YOUR ASSIGNMENT. Gather every line in the listing below that contains the string "нарезаем". Case counts.

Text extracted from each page
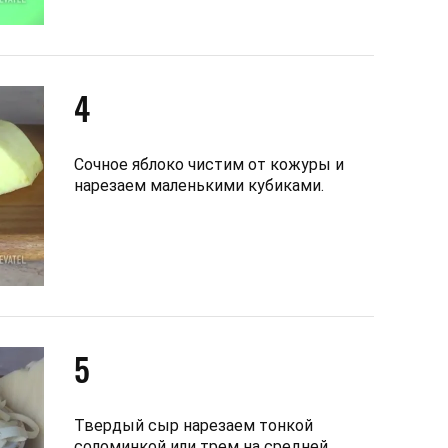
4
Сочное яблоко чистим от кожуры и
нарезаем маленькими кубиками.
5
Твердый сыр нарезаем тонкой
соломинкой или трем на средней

---

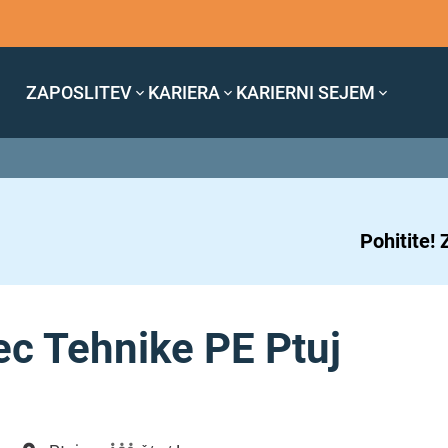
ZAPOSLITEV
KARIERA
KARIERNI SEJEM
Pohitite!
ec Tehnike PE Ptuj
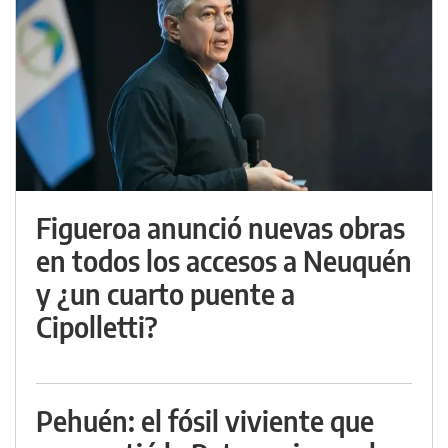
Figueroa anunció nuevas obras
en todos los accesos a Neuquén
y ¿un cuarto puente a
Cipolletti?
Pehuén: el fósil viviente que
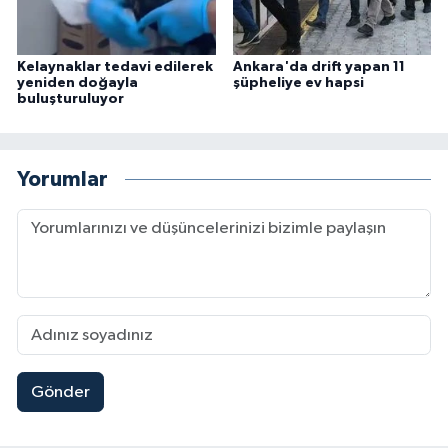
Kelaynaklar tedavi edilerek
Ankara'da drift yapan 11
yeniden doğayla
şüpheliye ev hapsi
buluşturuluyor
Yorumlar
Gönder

ANSWER TO THIS TASK.
нарезаем маленькими кубиками.
Твердый сыр нарезаем тонкой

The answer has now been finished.